Page:
Developer's task list

Bugs

eSpeak

IPA -> Kirshenbaum translation is still not completely similar to what is output by eSpeak. Also, in rare situations, it outputs characters that are not accepted by eSpeak and eSpeak errors. Investigate when that happens and how to improve on this

Browser extension

Investigate why WebSpeech events sometimes completely stop working in the middle of an utterance for no apparent reason. Sometimes this is permanent, until the extension is restarted. Is this a browser issue?
If a request is made and the server takes too much time to respond, the service worker may sleep and the request never canceled

Browser extension / content script

Highlighting sometimes does not appear when mouse is pressed over handle while speech of element starts

External bugs

espeak-ng: 'Oh dear!”' is read as "oh dear exclamation mark", because of the special quote character following the exclamation mark
espeak-ng: Marker right after sentence end is not reported as an event
espeak-ng: On Japanese text, it says "Chinese character" or "Japanese character" for characters it doesn't know
espeak-ng: Broken markers on the Korean voice
wtf_wikipedia Sometimes fails on getResult.js without throwing a humanly readable error
wtf_wikipedia Sometimes captures markup like .svg etc.
msspeech: Initialization fails on Chinese and Japanese voices (but not Korean)
compromise: Slow initialization time. Currently, it takes more than a second
Chromium doesn't fire timer events when cursor is positioned over scrollbar or body margins
whisper.cpp: Timestamps aren't very accurate when enableDTW is set. There's a constant lag
Node.js WASI for flite on Node v21.7.2 and v20.12.1 is intermittently crashing the process when run is called

Features and enhancements

CLI

Show names of files written to disk. This is useful for cases where a file is auto-renamed to prevent overwriting existing data
Restrict input media file extensions to ensure that invalid files are not passed to FFmpeg
Consider what to do with non-supported templates like [hello]
Show a message when a new version is available
Figure out which terminal outputs should go to stdout, or if that's a good idea at all
Print available synthesis voices when no voice matches (or suggest near matches)

Data supplied:
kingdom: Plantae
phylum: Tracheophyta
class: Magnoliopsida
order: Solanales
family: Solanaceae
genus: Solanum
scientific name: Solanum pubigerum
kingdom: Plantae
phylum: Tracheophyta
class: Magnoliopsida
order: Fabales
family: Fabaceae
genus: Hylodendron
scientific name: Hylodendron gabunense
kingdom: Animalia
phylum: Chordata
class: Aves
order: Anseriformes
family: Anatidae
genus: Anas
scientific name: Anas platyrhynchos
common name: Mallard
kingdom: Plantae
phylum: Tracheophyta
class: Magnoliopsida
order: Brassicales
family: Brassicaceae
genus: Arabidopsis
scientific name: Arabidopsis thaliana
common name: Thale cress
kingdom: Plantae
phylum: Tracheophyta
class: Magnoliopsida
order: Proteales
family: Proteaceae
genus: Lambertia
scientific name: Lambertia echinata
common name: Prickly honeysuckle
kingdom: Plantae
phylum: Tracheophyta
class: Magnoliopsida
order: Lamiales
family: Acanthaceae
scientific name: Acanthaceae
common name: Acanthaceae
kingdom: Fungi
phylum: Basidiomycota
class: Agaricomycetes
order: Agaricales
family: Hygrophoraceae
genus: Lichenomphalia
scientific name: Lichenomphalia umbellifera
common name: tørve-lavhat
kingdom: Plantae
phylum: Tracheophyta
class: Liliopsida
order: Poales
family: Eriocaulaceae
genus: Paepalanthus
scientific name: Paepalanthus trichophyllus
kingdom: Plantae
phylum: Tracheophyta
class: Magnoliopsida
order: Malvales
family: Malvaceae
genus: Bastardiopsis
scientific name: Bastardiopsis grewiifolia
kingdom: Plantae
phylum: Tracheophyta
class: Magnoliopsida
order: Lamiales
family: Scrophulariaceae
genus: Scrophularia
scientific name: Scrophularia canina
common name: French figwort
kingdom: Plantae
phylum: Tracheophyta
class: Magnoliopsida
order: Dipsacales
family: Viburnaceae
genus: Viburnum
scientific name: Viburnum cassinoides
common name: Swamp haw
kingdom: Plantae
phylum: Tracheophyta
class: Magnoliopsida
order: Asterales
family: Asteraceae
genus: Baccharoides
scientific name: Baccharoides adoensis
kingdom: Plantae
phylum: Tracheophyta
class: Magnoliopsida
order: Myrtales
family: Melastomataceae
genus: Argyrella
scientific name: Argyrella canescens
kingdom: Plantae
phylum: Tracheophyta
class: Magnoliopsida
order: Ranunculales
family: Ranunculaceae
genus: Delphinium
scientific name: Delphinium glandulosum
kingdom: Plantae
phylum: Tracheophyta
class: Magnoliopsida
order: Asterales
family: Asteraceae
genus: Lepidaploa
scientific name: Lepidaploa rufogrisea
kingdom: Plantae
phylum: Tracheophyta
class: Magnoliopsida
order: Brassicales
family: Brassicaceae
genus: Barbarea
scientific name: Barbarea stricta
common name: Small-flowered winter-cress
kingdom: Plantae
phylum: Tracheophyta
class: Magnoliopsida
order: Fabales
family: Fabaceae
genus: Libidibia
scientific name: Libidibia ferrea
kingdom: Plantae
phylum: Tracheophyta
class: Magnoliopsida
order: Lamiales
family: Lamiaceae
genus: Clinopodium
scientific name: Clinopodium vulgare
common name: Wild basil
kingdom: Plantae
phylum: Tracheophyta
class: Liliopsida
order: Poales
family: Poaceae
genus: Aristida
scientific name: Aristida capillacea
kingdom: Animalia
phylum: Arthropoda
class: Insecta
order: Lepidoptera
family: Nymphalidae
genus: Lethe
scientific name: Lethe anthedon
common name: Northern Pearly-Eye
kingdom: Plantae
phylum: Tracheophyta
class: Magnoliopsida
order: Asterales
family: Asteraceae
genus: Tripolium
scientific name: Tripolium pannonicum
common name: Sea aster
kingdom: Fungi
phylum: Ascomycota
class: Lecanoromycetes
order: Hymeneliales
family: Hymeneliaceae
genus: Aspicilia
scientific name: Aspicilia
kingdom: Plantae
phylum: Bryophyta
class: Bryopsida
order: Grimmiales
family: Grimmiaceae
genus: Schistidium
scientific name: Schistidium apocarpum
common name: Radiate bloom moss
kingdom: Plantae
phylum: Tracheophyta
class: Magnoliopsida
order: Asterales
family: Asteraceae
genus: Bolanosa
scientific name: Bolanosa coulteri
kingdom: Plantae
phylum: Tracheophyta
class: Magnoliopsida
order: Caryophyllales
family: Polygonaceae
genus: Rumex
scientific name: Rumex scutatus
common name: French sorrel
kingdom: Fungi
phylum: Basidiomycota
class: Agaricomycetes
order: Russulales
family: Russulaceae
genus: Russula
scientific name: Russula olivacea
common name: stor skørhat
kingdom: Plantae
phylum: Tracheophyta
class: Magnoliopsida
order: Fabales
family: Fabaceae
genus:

Task to complete: Please list every bug the developer's task list attributes to espeak-ng in its "External bugs" section.

Output for this task:
- 'Oh dear!”' is read as "oh dear exclamation mark" because of the special quote character after the exclamation mark.
- A marker right after a sentence end is not reported as an event.
- On Japanese text, it says "Chinese character" or "Japanese character" for characters it doesn't know.
- Markers are broken on the Korean voice.